Records shown:

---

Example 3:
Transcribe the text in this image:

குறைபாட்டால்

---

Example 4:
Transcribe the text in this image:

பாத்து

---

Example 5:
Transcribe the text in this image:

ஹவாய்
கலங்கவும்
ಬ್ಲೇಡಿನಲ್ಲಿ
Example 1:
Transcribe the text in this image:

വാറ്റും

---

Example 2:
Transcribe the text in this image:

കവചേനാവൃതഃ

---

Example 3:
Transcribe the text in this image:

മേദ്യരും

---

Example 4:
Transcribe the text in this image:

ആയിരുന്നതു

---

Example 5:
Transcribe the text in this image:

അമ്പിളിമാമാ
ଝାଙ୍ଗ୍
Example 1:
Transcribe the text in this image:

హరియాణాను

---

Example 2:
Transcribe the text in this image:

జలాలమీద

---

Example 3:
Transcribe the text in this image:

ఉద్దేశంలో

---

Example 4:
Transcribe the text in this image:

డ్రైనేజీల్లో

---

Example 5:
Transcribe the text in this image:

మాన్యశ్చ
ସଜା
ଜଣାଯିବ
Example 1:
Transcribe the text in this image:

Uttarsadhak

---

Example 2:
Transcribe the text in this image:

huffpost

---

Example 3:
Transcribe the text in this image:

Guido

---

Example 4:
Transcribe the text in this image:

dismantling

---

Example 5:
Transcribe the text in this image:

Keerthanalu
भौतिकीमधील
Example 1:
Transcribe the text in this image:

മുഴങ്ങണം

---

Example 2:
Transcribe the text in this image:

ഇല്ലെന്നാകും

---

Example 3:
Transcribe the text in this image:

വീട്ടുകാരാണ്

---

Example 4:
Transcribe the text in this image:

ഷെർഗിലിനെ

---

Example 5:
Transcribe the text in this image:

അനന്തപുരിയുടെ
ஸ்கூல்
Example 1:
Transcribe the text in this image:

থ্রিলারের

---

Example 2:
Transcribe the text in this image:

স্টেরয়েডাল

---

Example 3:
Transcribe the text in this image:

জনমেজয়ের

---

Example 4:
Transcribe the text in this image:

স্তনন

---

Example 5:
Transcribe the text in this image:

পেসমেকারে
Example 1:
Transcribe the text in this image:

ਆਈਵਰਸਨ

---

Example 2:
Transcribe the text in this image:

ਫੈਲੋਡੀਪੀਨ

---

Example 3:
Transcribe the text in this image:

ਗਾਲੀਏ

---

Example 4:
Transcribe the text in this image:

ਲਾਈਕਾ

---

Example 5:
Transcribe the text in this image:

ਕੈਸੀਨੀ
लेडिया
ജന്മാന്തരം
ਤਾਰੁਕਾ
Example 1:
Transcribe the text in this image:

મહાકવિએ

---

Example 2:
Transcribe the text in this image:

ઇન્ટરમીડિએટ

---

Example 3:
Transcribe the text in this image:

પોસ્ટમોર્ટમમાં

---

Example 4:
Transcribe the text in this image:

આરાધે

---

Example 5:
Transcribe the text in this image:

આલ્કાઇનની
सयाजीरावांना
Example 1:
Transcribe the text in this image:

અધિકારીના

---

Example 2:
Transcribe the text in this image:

Task prompt: When you transcribe the records above, keep every line exactly the same.

Result of this exercise:
---

Example 3:
Transcribe the text in this image:

குறைபாட்டால்

---

Example 4:
Transcribe the text in this image:

பாத்து

---

Example 5:
Transcribe the text in this image:

ஹவாய்
கலங்கவும்
ಬ್ಲೇಡಿನಲ್ಲಿ
Example 1:
Transcribe the text in this image:

വാറ്റും

---

Example 2:
Transcribe the text in this image:

കവചേനാവൃതഃ

---

Example 3:
Transcribe the text in this image:

മേദ്യരും

---

Example 4:
Transcribe the text in this image:

ആയിരുന്നതു

---

Example 5:
Transcribe the text in this image:

അമ്പിളിമാമാ
ଝାଙ୍ଗ୍
Example 1:
Transcribe the text in this image:

హరియాణాను

---

Example 2:
Transcribe the text in this image:

జలాలమీద

---

Example 3:
Transcribe the text in this image:

ఉద్దేశంలో

---

Example 4:
Transcribe the text in this image:

డ్రైనేజీల్లో

---

Example 5:
Transcribe the text in this image:

మాన్యశ్చ
ସଜା
ଜଣାଯିବ
Example 1:
Transcribe the text in this image:

Uttarsadhak

---

Example 2:
Transcribe the text in this image:

huffpost

---

Example 3:
Transcribe the text in this image:

Guido

---

Example 4:
Transcribe the text in this image:

dismantling

---

Example 5:
Transcribe the text in this image:

Keerthanalu
भौतिकीमधील
Example 1:
Transcribe the text in this image:

മുഴങ്ങണം

---

Example 2:
Transcribe the text in this image:

ഇല്ലെന്നാകും

---

Example 3:
Transcribe the text in this image:

വീട്ടുകാരാണ്

---

Example 4:
Transcribe the text in this image:

ഷെർഗിലിനെ

---

Example 5:
Transcribe the text in this image:

അനന്തപുരിയുടെ
ஸ்கூல்
Example 1:
Transcribe the text in this image:

থ্রিলারের

---

Example 2:
Transcribe the text in this image:

স্টেরয়েডাল

---

Example 3:
Transcribe the text in this image:

জনমেজয়ের

---

Example 4:
Transcribe the text in this image:

স্তনন

---

Example 5:
Transcribe the text in this image:

পেসমেকারে
Example 1:
Transcribe the text in this image:

ਆਈਵਰਸਨ

---

Example 2:
Transcribe the text in this image:

ਫੈਲੋਡੀਪੀਨ

---

Example 3:
Transcribe the text in this image:

ਗਾਲੀਏ

---

Example 4:
Transcribe the text in this image:

ਲਾਈਕਾ

---

Example 5:
Transcribe the text in this image:

ਕੈਸੀਨੀ
लेडिया
ജന്മാന്തരം
ਤਾਰੁਕਾ
Example 1:
Transcribe the text in this image:

મહાકવિએ

---

Example 2:
Transcribe the text in this image:

ઇન્ટરમીડિએટ

---

Example 3:
Transcribe the text in this image:

પોસ્ટમોર્ટમમાં

---

Example 4:
Transcribe the text in this image:

આરાધે

---

Example 5:
Transcribe the text in this image:

આલ્કાઇનની
सयाजीरावांना
Example 1:
Transcribe the text in this image:

અધિકારીના

---

Example 2:
Transcribe the text in this image:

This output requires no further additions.